People are being disintegrated from families. Divorce is now common place and starting to lose its taboo. As a result families are forming all sorts of strange and lopsided combinations where ex’s and steps come together for special occasions and in support of ‘the children’. At all times, however, the individual seems to be achieving more freedom and importance than the ‘family unit’."
Another way to phrase this perhaps is "Loosely Coupled Relationships" much like RSS and REST are loosely coupled APIs that allow us to mash stuff up.

I have been having more thoughts on this issue recently and just now saw something that promoted me to write about it. I just saw an interview with a group of bloggers and the Nun that looks after the Vatican website (recorded by fellow Media 2.0 Workgroup member Robert Scoble).
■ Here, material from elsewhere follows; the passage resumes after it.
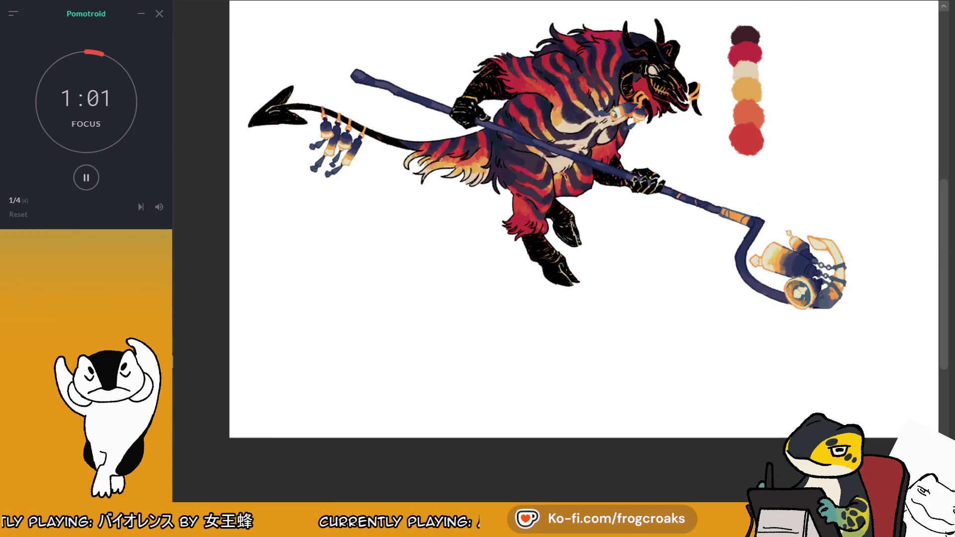
pyautogui.press('ctrl+z')
pyautogui.press('ctrl+z')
In reference to the Internet building new types of communities she related a story of one of the first Skype calls she witnessed. In it, one of her colleagues made a call to someone in china. She went on to say (and I paraphrase).

"That exchange [the call to China with some random person], had a very personal component, an emotional component. It had something that brought out something from within that person - he gave it to that person in China, and then what happened?
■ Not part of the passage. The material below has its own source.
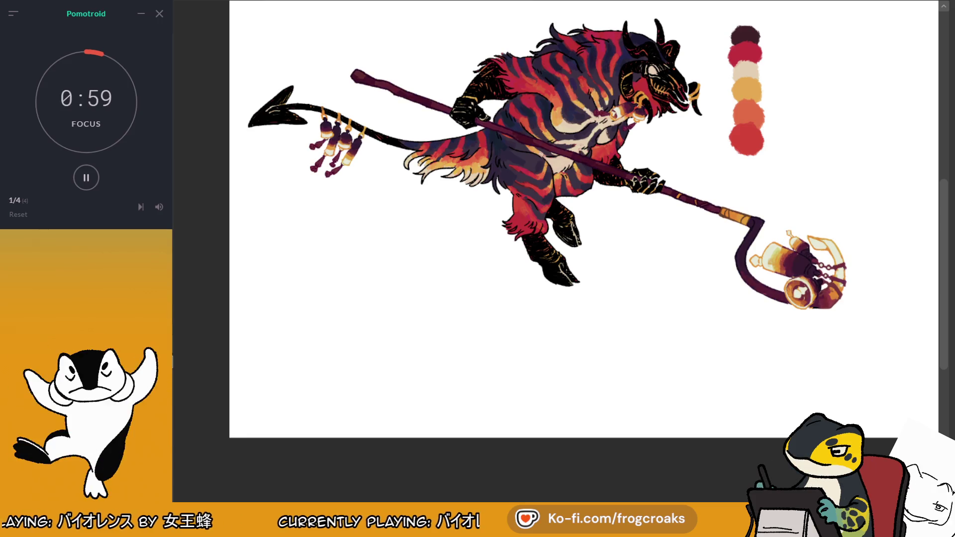
pyautogui.press('ctrl+z')
pyautogui.press('ctrl+z')
pyautogui.press('ctrl+z')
We need to distinguish between creating something that builds relationship and something that is just dumping out all kinds of energy that has no place to go... It's energy that we need to integrate into something real."
I have been wondering about this for some time. It seems to me that a growing number of tools are being released that allow us to have surface style, loosley coupled relationships.

The most extreme example of this is Twitter. With Twitter I don't need to actually care enough about someone to ask how their day was. I can just have a passive overview of their activities as they release updates into the ether. If I choose to catch what they are sending I am free - but I am also equally free to ignore it. It is very non-committal.

An earlier technology also provided this level of disconnect. SMS (at least here in Australia) has in many cases started to take the place of phone calls because SMS is less confrontational and committal. You could do other things while having a 'conversation' with someone. Ignoring an incoming SMS is also (usually) perfectly fine - even more so than ignoring an IM message in some cases.

The same is true for MySpace. Look at a myspace comments section and you will see lots of fruitless and surface style interactions that seem to go nowhere.

It seems to me that these sorts of passive or group interaction mechanisms, while creating one type community, may - taken to their logical extreme - negatively affect another much deeper level of connection.

Maybe these loosely coupled relationships were never destined to be any deeper than a twitter message. Or maybe, this type of behaviour will expand to include loved ones and friends who used to require more commitment.

Personally I wonder if there isn't a way to harness this energy and capture it for good. For deeper connections. Or at least to reveal the deeper connections that are already present.

In the rush to create more democratic, social and distributed media, I'd hate to think that our one-to-one relationships will end up as nothing more than temporary mashups - like ships passing in the night.